Extend the passage below about Michael and Ryan on The Office, starting right after its final sentence.

[Opening TEXT SHOWN section]

In Season 3, Ryan begins correcting Michael for embarrassing him as evident by Michael sending Ryan kisses and calling him "the belle of the ball" in "The Convict". In a deleted scene from "Diwali", Carol says that Michael constantly talks about Ryan's attractiveness and knows where he lives. In a deleted scene of "Safety Training", Michael confesses that he will miss Ryan the most after dying, which angers Ryan. In a deleted scene of "Beach Games", Michael says he especially wants to see Ryan put a hot dog in his mouth. In "The Job," Michael comes back from his interview in New York and asks Ryan to get him coffee, but Ryan refuses. Michael is unaware that Ryan has just become his direct supervisor. In retaliation, Ryan orders Michael to get bottled water for him when returning to Scranton during "Dunder Mifflin Infinity". In a deposition following Jan's lawsuit against Dunder Mifflin, the lawyers discovered Michael's obsession with Ryan in his diary, as he considers Ryan "just as hot as Jan, but in a different way" ("The Deposition").

In "Launch Party", instead of inviting Michael to the Dunder Mifflin Infinity celebration in person, Ryan puts him in a company chatroom where Michael, highly angered, calls Ryan an "asshole" with the entire company watching. In "Night Out," Ryan tries to indirectly confide to Michael that he has a drug problem, but Michael ends up giving Ryan useless advice from The Wire. In a deleted scene, Michael is in bed with Ryan asking, "Do you miss us?," to which Ryan declines to answer. Michael later is devastated when he learns of Ryan's arrest.

[Closing TEXT SHOWN section]
[Opening RECORDED DATA section]

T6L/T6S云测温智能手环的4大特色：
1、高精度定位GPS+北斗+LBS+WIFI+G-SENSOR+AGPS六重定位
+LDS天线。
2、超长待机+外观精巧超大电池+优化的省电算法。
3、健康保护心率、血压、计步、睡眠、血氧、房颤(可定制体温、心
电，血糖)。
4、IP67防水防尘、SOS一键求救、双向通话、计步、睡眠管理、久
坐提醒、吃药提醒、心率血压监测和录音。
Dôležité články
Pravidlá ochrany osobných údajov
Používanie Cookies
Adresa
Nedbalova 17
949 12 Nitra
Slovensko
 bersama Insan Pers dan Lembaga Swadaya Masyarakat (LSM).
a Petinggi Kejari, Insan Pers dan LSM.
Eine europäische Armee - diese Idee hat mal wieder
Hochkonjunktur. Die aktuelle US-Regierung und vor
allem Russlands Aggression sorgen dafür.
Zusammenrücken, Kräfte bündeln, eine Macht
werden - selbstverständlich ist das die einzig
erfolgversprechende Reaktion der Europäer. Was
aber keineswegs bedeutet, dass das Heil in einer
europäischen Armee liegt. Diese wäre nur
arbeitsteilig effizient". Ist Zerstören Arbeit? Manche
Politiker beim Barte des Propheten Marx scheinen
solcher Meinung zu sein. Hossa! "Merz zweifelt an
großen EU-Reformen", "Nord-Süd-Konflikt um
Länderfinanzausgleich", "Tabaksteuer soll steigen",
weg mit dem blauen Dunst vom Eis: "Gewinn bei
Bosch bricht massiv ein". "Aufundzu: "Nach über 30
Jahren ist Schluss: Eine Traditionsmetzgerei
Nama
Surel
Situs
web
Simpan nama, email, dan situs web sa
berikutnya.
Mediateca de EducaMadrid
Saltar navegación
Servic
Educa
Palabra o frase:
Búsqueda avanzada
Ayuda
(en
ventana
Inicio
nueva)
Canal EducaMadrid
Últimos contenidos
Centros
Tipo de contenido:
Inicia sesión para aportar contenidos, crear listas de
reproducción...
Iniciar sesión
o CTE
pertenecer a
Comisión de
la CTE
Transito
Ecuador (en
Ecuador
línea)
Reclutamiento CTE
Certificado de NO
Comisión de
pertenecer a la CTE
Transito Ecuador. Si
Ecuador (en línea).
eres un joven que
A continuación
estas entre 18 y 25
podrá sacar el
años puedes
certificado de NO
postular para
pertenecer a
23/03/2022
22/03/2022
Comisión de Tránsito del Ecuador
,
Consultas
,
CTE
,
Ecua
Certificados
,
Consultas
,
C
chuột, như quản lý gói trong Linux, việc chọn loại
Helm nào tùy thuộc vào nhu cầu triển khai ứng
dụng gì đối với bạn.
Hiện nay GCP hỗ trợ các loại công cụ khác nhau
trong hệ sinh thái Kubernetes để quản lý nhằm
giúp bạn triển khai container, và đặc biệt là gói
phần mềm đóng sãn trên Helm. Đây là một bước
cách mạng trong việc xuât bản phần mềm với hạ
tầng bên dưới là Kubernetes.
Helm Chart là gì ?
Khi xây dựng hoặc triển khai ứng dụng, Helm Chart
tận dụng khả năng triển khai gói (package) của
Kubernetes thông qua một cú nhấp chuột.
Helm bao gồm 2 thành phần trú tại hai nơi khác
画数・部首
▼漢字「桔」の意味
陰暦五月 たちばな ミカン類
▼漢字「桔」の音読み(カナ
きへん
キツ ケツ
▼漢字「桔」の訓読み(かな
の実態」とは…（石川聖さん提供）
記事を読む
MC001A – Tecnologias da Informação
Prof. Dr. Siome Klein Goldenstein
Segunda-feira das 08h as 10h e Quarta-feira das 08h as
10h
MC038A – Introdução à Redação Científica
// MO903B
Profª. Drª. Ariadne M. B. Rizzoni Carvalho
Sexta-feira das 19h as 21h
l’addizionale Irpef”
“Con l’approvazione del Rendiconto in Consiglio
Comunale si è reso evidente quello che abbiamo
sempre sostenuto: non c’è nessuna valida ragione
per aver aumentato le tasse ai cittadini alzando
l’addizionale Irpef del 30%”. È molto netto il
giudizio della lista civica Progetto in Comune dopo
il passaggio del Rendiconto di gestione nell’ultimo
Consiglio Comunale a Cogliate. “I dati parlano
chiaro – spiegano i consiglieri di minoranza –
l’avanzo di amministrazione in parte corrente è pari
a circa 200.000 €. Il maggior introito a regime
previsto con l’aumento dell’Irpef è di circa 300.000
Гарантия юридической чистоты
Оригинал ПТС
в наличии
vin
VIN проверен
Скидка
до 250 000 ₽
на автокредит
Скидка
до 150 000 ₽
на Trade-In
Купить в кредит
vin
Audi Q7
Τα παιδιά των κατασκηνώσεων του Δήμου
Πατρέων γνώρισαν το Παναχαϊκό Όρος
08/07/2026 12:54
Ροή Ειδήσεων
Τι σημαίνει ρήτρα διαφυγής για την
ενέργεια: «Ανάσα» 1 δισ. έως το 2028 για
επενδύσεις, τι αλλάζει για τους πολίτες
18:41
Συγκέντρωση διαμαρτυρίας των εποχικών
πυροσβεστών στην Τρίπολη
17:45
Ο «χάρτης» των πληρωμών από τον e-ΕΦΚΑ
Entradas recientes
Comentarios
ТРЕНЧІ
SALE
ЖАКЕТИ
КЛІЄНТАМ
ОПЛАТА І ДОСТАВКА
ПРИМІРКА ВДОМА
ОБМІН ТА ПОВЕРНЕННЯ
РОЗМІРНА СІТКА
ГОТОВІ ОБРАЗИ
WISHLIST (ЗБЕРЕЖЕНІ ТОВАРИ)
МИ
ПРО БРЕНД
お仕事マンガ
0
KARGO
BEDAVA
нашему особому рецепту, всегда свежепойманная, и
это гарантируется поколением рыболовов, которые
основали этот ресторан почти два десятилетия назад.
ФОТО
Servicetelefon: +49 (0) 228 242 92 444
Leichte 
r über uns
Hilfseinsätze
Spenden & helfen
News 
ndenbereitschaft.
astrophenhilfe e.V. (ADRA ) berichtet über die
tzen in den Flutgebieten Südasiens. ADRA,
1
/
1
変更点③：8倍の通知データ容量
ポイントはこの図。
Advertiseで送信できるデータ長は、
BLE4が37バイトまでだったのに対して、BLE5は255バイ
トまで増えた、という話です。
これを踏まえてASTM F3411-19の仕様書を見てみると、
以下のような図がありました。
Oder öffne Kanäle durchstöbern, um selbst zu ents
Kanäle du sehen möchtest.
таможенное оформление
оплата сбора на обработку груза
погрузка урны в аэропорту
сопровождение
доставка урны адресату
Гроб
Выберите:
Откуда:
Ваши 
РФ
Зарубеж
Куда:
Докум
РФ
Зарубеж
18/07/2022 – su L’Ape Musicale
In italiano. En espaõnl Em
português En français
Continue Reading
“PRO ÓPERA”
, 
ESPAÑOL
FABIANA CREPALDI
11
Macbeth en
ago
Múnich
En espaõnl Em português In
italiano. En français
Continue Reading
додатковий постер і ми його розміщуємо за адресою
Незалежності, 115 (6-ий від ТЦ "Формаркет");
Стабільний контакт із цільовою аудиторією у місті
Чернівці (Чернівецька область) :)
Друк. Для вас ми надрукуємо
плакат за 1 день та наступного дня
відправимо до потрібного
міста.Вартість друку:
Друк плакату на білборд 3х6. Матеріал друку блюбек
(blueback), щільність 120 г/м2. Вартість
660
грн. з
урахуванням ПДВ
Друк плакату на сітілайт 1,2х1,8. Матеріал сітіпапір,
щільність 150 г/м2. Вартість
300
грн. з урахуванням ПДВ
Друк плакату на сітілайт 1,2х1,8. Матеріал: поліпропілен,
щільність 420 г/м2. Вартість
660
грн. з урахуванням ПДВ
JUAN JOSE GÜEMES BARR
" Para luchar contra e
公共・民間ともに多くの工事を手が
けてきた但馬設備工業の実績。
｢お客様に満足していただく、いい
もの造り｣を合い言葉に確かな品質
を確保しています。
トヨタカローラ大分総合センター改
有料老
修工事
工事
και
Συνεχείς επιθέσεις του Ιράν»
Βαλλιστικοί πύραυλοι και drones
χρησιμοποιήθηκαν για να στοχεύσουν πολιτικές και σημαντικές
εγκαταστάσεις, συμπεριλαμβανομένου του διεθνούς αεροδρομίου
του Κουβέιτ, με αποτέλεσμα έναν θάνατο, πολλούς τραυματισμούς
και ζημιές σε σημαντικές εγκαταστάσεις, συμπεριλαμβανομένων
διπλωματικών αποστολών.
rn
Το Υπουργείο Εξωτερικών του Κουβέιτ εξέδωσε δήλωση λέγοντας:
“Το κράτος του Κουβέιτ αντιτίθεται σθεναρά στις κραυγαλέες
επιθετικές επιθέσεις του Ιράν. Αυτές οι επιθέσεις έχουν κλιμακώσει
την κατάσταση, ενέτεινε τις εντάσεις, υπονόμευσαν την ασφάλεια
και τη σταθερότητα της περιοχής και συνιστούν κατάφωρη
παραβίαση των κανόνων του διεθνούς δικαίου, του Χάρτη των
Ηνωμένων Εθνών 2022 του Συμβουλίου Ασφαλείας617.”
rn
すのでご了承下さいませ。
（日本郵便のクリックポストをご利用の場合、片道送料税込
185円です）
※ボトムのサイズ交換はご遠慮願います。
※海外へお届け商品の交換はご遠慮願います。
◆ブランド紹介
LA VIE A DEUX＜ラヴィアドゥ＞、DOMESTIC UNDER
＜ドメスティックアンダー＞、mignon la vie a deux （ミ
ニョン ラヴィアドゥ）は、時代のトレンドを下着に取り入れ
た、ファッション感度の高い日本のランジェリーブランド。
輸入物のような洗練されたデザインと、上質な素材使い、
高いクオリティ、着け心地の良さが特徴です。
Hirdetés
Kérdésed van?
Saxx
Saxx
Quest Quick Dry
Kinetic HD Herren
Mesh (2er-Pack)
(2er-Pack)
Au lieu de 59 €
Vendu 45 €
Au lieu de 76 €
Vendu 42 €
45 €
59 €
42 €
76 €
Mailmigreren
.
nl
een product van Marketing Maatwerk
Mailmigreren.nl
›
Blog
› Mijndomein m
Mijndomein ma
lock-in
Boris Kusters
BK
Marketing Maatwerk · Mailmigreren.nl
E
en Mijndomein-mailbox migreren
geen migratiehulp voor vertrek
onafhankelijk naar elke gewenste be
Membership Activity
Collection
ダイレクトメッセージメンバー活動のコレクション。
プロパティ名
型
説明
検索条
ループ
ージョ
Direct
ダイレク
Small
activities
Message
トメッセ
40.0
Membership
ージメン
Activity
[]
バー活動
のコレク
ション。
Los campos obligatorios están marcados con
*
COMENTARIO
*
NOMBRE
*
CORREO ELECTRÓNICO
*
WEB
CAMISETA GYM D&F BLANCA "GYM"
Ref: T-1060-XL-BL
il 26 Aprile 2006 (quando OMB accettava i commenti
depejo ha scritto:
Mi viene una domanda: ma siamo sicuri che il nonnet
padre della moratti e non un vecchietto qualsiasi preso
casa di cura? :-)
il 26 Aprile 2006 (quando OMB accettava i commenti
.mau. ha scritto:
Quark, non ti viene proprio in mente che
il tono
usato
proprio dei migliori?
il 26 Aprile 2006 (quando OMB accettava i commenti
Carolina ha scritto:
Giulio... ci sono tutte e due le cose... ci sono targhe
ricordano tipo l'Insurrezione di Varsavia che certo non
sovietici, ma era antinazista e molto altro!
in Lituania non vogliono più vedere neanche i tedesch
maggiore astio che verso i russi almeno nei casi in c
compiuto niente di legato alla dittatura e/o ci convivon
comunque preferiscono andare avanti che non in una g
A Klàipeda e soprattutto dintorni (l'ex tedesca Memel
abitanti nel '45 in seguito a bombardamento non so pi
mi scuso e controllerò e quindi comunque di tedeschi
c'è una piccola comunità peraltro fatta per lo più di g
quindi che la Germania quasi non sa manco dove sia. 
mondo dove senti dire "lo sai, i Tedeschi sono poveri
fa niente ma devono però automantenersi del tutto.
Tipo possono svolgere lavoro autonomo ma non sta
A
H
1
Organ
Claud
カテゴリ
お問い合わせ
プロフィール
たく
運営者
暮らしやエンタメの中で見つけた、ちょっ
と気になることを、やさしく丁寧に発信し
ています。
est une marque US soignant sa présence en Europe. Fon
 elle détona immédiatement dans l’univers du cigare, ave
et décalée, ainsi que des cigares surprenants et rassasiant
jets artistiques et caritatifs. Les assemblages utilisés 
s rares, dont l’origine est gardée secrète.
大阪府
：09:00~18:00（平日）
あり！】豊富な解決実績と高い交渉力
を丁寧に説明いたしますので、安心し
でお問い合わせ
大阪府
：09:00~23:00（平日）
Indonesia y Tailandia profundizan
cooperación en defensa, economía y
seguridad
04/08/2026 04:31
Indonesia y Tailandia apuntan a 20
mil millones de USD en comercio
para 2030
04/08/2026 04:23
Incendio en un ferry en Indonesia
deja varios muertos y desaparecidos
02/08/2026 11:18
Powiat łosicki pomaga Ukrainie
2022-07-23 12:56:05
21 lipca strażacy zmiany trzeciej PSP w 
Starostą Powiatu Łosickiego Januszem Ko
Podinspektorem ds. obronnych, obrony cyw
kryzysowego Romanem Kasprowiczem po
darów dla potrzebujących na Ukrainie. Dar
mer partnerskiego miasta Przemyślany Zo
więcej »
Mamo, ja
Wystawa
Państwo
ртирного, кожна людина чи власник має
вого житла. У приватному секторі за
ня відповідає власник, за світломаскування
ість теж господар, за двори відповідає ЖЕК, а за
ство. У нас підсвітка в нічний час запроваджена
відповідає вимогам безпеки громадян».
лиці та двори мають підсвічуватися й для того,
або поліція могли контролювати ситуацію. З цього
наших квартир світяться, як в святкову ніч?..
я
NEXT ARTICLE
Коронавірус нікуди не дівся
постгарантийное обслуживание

[Closing RECORDED DATA section]

> RESULT:
Michael arranges for Ryan's return to the Scranton branch, and temporarily grows a goatee like Ryan's. Disturbed by Michael's mimicry, Ryan shaves the goatee off. When Michael starts his own company in "Dream Team," he convinces him to leave his job at the bowling alley and join his newly formed paper company. When working together, Ryan comes to respect Michael's skills as a salesman. After the buyout of the Michael Scott Paper Company by Dunder Mifflin, Michael rehires Ryan as a salesman before demoting him back to a temp.

In Season 6's "Secret Santa," Michael dresses up as Santa Claus and tries to lure Ryan to sit on his lap. In Season 7, Michael heavily invests in Ryan's WUPHF.com and won't agree to sell his majority shares when it's clear Ryan is exploiting Michael's goodwill and is incapable of saving the venture from bankruptcy.

===Jim Halpert===

Initially, Ryan and Jim got along well in the first three seasons, and both seemed to respect each other, almost to the point of being friends. However, hints of a future rivalry were shown in "The Merger," where it is revealed to Jim that Ryan took his old job after he transferred to Stamford. Despite this, the two still got along fairly well with little to no annoyance from each other. However, after Ryan was promoted to his corporate post as a Vice President of Sales for the company, he began behaving in a self-absorbed and egotistical manner, causing Jim to lose much respect for him.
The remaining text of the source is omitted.